• Document section:
▼▼▼

Using this medium to photograph
the landscape I am attempting to rehumanize what has historically been
a larger-than-life subject. The traditional western landscape regards
horizon, ridge-line and distance: a grand vista on which one can impose
one's own presence and fantasies. The damage to people and land caused
by the ideas that are represented by these images merits photographic
investigation. My photographs offer much bleaker and more intimate views
of the earth and the land. Using an antiquated process does give the landscapes
a veneer of nostalgia, but not a nostalgia for romantic, pastoral landscapes
or the uncharted, wild west. Rather, the medium is less about nostalgia
and more about giving a painterly beauty treatment, more about my hand
being present in the image and calling attention to the process and the
maker. In this cultural moment digital photography is becoming more popular
and photochemical processes are nearly on life support. The act of making
the most analog form of photograph possible is an act of remembrance,
of remaining in conversation with photographers across time.

▲▲▲

• Information supplied:
▼▼▼

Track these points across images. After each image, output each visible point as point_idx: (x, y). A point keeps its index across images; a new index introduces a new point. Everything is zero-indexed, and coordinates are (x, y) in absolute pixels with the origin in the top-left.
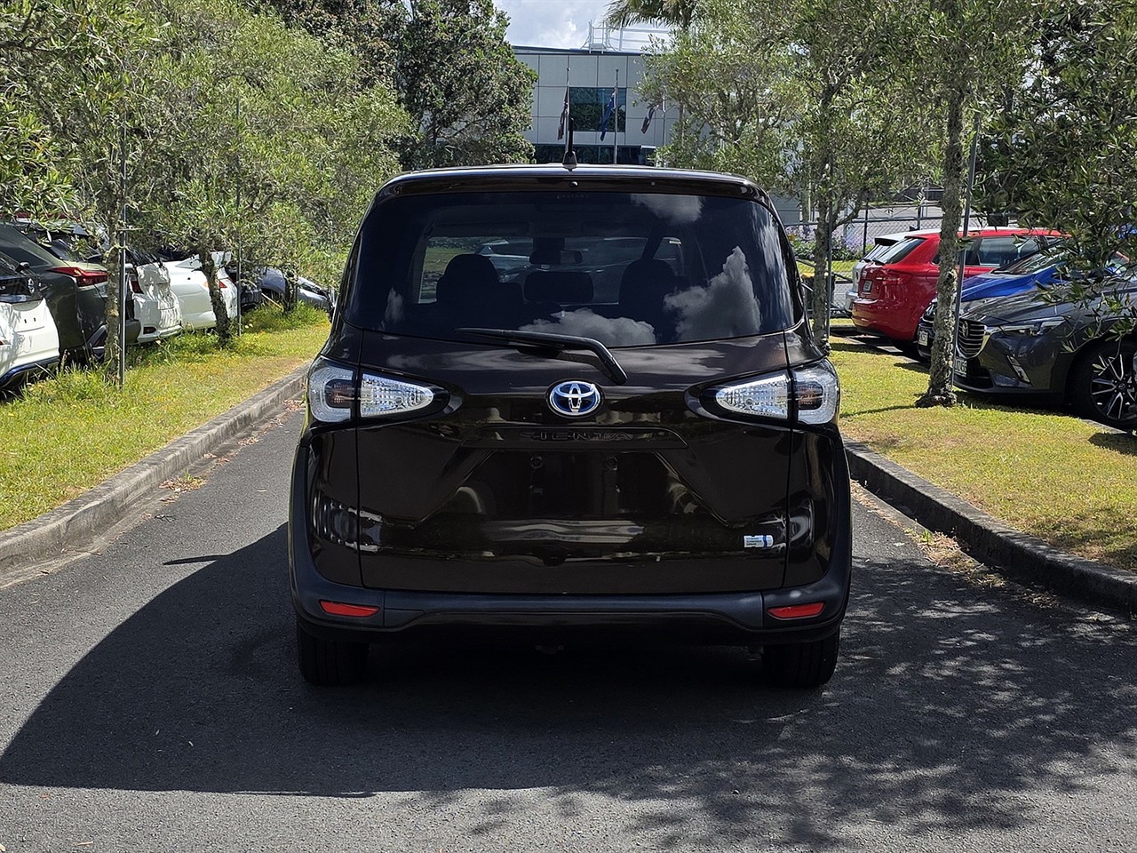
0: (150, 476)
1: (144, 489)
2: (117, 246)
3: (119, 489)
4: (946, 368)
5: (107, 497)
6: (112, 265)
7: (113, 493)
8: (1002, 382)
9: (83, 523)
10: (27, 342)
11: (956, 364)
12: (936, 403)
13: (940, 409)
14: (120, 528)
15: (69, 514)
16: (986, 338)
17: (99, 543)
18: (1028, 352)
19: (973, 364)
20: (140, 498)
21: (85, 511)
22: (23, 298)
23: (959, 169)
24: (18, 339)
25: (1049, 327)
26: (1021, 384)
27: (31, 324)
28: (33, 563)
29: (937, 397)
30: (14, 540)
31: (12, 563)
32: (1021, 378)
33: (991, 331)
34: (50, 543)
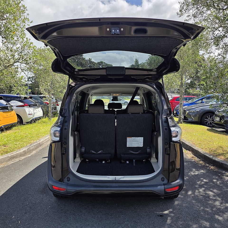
0: (49, 138)
1: (47, 140)
2: (50, 99)
3: (41, 141)
4: (181, 118)
5: (38, 143)
6: (50, 102)
7: (40, 142)
8: (190, 120)
9: (32, 148)
10: (36, 114)
11: (182, 117)
12: (180, 123)
13: (180, 124)
14: (40, 148)
15: (28, 147)
16: (187, 113)
17: (34, 152)
18: (194, 115)
19: (185, 117)
20: (46, 142)
21: (32, 146)
22: (36, 107)
23: (183, 86)
24: (34, 113)
25: (197, 111)
26: (193, 120)
27: (38, 111)
28: (19, 158)
29: (180, 122)
30: (14, 154)
31: (13, 158)
32: (193, 119)
33: (188, 111)
34: (23, 153)
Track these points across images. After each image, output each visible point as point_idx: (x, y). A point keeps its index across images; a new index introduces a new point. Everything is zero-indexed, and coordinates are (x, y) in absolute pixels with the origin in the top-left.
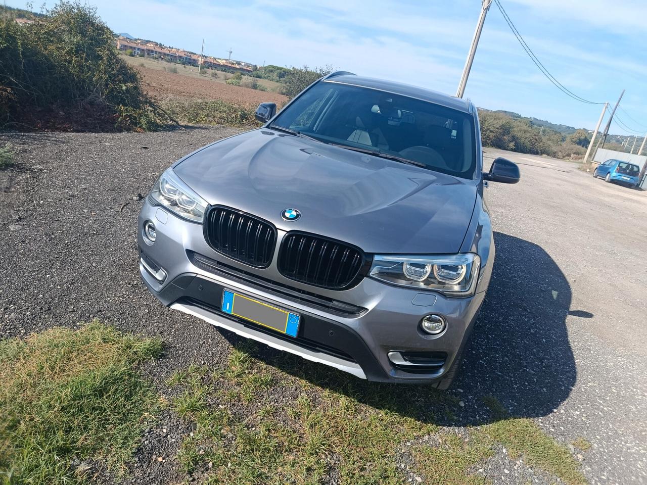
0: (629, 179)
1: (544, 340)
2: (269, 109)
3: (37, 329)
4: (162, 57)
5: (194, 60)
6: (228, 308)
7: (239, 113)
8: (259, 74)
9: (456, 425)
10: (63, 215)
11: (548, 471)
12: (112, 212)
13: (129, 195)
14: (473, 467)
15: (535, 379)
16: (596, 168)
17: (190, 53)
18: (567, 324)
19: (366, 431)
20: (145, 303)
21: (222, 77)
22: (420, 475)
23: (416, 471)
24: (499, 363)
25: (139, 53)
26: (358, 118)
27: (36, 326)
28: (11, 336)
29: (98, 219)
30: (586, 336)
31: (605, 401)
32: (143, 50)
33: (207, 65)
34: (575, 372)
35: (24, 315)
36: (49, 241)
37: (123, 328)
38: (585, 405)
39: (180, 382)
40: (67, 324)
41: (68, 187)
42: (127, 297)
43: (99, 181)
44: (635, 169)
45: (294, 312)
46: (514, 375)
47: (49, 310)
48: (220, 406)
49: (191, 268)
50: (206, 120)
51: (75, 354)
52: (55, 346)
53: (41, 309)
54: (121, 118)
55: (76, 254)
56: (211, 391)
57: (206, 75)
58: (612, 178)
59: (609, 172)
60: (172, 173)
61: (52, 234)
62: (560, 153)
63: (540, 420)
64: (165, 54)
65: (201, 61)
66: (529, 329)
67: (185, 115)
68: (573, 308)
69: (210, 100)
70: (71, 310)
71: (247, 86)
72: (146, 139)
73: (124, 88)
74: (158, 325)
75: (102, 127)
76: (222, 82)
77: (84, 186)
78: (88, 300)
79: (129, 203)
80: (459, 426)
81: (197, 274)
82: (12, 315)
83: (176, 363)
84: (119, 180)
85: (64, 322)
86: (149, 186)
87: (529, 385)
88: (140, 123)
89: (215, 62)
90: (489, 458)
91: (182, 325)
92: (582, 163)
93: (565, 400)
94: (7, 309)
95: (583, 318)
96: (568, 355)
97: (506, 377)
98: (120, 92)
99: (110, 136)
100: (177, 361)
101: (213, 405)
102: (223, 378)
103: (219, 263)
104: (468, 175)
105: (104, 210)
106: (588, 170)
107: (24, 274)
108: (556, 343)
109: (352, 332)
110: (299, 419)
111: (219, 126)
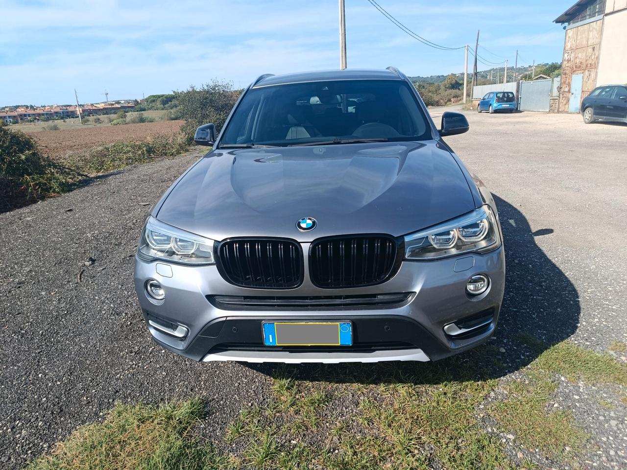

▲▲▲

• Brief 1: In the artist statement, what does the writer call the act of making the most analog form of photograph possible?
• Brief 2: Name every feature that the artist statement says the traditional western landscape regards.
• Brief 3: Pick up the artist statement on landscape photography right after its last sentence and carry it forward.

• Exercise response 1: An act of remembrance, of remaining in conversation with photographers across time.

• Exercise response 2: Horizon, ridge-line, and distance.

• Exercise response 3:
My previous
project, entitled Autoerotica, looks back at the history of lens
voyeurism. In this series I photograph myself in the style of vintage
erotica, in part to attempt to resolve my conflicting feelings about erotica
and pornography. Although the poses and the conventions are often borrowed
from the traditional "male gaze" on a woman, my intent is to
make clear that these are self-portraits and that as a form of empowerment
I am choosing to portray myself as an object of sexual desire. This allows
me to explore the conflict between my own desire to be seen and my shyness
and insecurity.
If we accept the argument that pornography objectifies the socially unequal
woman for a man’s gratification, the fact that I chose to photograph
myself for my own personal pleasure and gratification nullifies the argument
that the objectified woman is being exploited or degraded. Even though
they are the same poses and vantage points, by reenacting the scene with
myself as the voyeur and the viewed, I am claiming the privileged position.
The inclination to see women as victims and as the object of the male
gaze ignores the small gains that were achieved by manipulating this inequality
and the kinds of agency that is possible in a situation of social inequality.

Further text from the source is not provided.